Following the prior meeting, the board agreed to draft strongly-worded resolutions and/or letters to the North Carolina Association of Counties, the governments of the three countries and representatives of state and federal government urging, or more to the point demanding, they take action to remedy the situation of face potential boycott of products developed in the offending countries.
The letters to the countries will ask them to increase enforcement of human trafficking laws or face boycott of their products.
In addition, the board will draft a letter to the National Association of Counties asking them to “step up and call on the federal government to enforce border laws.”
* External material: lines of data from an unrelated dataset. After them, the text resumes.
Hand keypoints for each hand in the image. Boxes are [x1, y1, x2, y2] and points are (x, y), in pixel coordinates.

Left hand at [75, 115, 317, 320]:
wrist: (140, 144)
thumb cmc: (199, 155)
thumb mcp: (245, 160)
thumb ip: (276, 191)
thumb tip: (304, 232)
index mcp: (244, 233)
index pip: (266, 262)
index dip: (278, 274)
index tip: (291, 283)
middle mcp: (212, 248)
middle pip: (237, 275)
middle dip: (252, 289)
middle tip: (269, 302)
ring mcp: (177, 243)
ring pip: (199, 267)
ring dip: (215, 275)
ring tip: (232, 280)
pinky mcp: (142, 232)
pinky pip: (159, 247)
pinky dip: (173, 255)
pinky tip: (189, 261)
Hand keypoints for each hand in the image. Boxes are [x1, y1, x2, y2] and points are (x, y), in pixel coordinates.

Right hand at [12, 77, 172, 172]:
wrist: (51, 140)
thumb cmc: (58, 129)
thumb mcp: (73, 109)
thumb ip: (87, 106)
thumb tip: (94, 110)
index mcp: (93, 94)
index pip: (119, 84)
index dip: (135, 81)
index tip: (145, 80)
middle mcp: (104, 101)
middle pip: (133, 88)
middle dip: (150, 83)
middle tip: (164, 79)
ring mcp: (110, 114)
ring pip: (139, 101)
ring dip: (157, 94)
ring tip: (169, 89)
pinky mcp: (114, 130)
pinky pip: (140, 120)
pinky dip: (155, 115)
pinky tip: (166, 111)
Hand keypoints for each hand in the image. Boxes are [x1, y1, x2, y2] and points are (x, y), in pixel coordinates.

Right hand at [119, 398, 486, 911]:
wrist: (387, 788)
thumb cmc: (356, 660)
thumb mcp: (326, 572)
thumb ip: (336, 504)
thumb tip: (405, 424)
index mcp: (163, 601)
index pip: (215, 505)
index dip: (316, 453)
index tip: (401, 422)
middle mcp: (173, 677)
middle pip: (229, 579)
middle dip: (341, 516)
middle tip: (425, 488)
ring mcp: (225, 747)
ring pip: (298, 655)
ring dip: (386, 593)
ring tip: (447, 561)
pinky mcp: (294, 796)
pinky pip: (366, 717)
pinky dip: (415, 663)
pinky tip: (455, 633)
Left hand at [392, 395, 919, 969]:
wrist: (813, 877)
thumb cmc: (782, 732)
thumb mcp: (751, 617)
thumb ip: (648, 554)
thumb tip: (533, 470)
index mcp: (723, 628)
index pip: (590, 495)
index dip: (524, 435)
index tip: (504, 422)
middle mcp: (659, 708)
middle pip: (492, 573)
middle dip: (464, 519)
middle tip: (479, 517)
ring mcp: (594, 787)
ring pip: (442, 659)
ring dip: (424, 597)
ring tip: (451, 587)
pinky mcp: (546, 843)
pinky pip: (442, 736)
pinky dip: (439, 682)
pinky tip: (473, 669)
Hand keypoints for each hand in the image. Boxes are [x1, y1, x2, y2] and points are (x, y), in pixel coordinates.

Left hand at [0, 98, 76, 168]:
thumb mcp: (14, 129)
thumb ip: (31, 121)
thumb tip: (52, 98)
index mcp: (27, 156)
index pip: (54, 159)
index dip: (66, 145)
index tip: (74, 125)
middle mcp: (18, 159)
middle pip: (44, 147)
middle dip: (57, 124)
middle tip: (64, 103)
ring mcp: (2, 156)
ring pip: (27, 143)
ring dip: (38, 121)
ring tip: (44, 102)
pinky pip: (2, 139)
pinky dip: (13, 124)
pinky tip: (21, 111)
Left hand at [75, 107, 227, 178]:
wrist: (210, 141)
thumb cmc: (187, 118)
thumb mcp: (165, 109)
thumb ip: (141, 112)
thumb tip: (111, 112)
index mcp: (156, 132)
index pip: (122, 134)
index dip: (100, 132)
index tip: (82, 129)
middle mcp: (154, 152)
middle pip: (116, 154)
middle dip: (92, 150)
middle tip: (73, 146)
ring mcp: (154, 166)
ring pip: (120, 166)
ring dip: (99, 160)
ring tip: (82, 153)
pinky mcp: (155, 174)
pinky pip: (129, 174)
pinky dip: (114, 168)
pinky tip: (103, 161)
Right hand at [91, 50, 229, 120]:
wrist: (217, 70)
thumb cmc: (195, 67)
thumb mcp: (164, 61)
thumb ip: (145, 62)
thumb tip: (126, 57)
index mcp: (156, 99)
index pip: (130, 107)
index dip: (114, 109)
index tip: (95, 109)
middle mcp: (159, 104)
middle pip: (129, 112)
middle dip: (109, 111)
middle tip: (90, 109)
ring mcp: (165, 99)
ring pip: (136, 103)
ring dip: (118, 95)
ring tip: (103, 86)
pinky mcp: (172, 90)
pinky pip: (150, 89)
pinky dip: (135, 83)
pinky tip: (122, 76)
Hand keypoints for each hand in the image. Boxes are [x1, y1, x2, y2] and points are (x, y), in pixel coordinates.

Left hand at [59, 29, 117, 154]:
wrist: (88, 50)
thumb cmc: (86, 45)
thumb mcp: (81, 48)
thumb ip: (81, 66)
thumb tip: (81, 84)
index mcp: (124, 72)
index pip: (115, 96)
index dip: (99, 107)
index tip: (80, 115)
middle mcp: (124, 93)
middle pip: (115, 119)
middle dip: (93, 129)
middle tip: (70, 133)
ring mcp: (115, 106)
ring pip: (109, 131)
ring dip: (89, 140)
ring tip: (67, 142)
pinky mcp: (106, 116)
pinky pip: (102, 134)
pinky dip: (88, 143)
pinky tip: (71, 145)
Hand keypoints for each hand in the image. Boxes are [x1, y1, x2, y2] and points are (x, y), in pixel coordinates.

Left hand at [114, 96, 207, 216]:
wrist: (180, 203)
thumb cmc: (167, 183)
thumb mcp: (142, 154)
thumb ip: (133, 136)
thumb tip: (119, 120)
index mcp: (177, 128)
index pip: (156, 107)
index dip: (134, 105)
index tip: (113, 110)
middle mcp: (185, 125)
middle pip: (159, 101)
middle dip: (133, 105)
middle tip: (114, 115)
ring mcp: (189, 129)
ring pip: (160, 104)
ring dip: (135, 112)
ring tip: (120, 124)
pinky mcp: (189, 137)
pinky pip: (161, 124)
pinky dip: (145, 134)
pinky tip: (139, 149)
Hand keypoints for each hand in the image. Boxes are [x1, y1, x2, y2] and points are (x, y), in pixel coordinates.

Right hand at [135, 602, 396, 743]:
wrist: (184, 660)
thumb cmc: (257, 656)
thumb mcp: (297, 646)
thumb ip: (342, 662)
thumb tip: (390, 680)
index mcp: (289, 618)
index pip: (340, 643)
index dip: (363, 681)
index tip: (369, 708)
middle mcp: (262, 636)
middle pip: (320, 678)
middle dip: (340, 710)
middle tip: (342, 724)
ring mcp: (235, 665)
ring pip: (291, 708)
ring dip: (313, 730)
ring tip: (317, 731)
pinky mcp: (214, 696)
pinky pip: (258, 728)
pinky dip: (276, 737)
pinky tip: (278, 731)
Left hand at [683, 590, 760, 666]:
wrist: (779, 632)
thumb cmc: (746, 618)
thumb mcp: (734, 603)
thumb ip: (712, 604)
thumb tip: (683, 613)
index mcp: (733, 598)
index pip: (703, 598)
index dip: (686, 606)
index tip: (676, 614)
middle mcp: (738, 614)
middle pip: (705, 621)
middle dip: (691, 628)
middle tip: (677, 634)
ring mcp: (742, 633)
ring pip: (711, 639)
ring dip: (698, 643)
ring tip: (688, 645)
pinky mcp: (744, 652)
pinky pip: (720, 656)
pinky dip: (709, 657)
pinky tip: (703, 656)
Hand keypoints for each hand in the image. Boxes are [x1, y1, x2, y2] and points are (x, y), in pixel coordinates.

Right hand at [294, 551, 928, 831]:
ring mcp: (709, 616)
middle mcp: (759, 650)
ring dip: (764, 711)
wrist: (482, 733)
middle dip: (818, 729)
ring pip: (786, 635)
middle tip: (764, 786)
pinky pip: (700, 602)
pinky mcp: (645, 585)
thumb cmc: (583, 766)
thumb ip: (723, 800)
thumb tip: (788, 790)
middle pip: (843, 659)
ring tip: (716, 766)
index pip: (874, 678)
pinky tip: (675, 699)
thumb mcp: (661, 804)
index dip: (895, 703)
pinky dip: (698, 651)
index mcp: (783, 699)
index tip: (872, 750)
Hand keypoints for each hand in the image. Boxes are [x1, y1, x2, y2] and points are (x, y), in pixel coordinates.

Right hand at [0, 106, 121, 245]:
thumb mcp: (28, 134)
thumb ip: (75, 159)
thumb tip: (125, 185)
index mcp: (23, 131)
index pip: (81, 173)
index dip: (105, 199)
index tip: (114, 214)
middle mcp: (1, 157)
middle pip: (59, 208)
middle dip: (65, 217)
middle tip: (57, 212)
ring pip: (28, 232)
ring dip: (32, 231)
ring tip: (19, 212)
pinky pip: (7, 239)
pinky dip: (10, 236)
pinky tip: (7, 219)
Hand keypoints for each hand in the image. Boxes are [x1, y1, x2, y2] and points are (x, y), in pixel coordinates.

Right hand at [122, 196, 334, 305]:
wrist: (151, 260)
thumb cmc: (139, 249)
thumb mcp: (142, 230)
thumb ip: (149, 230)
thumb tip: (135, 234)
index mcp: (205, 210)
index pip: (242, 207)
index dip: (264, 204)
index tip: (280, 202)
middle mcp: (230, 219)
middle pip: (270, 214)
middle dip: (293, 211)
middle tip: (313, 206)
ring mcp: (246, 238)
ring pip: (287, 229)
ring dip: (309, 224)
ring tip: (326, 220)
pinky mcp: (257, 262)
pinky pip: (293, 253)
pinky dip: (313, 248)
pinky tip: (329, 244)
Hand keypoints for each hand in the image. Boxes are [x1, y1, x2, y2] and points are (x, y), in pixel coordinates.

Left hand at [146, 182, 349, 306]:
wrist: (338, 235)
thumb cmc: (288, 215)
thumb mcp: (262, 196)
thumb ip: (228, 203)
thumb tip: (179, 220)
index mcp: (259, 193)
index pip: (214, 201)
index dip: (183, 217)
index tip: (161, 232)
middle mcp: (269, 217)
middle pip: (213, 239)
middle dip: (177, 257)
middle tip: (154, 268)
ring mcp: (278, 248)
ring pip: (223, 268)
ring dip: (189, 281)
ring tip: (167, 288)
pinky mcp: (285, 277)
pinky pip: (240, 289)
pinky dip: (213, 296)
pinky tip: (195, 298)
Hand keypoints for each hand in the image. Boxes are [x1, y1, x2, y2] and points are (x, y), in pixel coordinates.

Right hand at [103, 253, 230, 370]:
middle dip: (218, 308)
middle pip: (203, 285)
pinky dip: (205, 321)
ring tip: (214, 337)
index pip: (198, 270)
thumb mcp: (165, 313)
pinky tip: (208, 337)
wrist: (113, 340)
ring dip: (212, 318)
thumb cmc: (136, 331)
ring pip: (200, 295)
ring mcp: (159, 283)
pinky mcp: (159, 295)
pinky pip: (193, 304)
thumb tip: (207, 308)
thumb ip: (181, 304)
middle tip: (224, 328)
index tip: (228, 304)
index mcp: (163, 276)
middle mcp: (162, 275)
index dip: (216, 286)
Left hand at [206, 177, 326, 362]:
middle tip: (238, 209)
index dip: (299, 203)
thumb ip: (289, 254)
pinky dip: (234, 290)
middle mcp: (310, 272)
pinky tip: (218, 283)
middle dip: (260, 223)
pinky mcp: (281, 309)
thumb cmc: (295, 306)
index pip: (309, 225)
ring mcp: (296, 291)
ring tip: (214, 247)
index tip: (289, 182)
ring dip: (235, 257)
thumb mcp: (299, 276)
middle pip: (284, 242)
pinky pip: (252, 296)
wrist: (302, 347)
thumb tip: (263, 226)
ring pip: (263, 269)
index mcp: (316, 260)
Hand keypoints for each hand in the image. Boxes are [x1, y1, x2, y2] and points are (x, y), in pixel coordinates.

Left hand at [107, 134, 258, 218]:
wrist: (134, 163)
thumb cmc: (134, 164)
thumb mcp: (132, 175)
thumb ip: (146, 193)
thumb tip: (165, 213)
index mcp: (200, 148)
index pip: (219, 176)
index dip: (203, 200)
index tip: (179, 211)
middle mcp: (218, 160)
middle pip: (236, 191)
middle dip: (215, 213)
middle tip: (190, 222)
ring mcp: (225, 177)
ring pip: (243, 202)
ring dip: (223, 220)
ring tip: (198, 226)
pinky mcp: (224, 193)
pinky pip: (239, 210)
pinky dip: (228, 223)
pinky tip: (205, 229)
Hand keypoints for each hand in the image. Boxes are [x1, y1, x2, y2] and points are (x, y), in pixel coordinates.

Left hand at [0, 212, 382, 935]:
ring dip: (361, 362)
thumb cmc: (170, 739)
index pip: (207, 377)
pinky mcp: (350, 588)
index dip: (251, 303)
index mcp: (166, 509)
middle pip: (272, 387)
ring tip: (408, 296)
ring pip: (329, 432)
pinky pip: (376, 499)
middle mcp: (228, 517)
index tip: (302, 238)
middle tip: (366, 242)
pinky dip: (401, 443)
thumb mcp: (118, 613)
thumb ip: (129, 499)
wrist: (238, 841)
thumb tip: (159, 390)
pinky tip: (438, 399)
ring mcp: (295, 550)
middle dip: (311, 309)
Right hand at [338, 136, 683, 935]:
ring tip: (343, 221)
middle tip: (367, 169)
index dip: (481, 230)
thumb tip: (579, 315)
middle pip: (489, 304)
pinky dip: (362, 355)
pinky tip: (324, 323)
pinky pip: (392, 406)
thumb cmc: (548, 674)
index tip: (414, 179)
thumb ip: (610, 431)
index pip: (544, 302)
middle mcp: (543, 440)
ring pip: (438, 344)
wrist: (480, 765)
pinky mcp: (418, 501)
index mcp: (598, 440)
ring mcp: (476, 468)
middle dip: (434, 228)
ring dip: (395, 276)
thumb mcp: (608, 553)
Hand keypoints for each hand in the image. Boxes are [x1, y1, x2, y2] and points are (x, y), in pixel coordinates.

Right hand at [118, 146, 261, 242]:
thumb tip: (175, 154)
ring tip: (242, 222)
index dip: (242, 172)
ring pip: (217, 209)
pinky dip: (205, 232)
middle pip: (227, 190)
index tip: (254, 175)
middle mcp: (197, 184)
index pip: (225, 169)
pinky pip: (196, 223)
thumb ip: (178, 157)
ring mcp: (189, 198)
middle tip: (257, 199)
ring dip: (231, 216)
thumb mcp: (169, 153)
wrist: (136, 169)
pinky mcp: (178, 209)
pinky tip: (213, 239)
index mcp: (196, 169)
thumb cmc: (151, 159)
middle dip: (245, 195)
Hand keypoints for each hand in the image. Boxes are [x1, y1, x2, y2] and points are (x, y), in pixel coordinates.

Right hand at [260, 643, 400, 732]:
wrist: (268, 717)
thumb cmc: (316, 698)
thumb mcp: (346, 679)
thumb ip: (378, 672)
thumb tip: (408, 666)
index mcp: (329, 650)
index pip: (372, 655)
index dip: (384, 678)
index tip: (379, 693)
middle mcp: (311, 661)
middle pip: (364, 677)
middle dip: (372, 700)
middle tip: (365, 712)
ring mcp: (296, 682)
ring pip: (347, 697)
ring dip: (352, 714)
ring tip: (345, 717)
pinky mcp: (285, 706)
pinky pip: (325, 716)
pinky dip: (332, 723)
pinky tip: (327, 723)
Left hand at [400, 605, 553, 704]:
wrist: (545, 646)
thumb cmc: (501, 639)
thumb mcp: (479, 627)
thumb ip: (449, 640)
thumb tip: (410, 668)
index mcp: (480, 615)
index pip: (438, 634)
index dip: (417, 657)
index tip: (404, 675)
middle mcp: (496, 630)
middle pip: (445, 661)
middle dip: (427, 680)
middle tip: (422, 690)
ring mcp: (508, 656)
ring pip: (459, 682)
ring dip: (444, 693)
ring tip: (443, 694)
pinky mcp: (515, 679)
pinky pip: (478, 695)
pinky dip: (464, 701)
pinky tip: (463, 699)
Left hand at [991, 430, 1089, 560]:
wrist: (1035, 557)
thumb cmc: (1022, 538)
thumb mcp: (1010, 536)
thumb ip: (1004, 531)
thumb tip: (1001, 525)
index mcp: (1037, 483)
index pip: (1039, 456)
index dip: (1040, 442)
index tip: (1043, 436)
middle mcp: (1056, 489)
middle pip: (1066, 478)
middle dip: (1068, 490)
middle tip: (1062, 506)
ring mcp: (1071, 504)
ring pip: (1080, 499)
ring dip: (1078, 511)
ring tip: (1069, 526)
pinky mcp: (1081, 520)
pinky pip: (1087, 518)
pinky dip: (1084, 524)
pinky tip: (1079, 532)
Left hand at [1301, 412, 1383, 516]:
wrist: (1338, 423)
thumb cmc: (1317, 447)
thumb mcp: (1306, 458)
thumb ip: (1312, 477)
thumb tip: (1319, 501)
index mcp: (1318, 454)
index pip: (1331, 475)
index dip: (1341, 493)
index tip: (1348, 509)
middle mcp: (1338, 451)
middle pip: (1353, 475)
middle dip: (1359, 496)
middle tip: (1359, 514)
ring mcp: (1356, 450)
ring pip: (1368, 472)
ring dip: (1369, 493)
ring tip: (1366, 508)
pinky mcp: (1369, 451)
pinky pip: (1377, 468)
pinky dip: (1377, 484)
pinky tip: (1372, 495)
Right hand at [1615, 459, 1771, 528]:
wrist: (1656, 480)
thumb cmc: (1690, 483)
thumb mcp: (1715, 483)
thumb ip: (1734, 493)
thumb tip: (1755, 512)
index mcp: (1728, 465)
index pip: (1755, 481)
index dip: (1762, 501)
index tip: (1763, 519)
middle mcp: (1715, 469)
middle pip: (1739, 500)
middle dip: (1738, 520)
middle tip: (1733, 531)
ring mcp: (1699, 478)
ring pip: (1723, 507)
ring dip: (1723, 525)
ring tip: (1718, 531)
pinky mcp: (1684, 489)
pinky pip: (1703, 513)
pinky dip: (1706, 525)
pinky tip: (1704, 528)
The resolutions read in part that the county board calls on the Central American governments to pass “comprehensive anti-trafficking laws prohibiting forced labor, increasing its governments investigation, prosecutions and convictions of human trafficking including forced labor crimes and forced prostitution of adult victims, and to increase its local law enforcement resources to ensure the safety of its most vulnerable population.”
The resolution to the federal government reads in part:’
“… the Surry County Board of Commissioners, meeting in regular session, do hereby urge its government to uphold the laws of the land, cease any practices that would encourage minors and adults fleeing to this country for economic reasons, expand from contiguous jurisdictions immediate removal of any applications while their case awaits a hearing, and refrain from any unaccompanied minors and adults in Surry County.”
It is an move recent Texas transplant Bill Tweddell of Elkin said needed to be taken.
“I firmly encourage the passage of these resolutions, unanimously if possible,” he said.
Tweddle said he considers the presence of orphans from other countries a “tragic condition,” but notes the current crisis comes at a “crucial time in our history.”
“America is a geographic region marked by borders, and is to be governed by the idea that a man may own his own time and labor,” he said. “”Our laws and structure are based on that idea.”
The flood of illegal immigrants, he said, will stress an already-over-stressed infrastructure and limit his pursuit of happiness.
“There is an assumption that all these people are coming here to pursue the idea of liberty and happiness,” he said. “It’s more likely they’re here to drain our happiness and liberty by benefiting from programs I’m forced to fund.
“For our federal government to fail in its border duty is the same thing as inviting a civilian army into our country,” Tweddle added. “Only by rejecting the invading army of civilians can our government and way of life prosper. I don’t know how far (the board of commissioners’) power extends, but I would encourage you to do what you can.”
After reading the resolutions into the record, the four resolutions passed unanimously.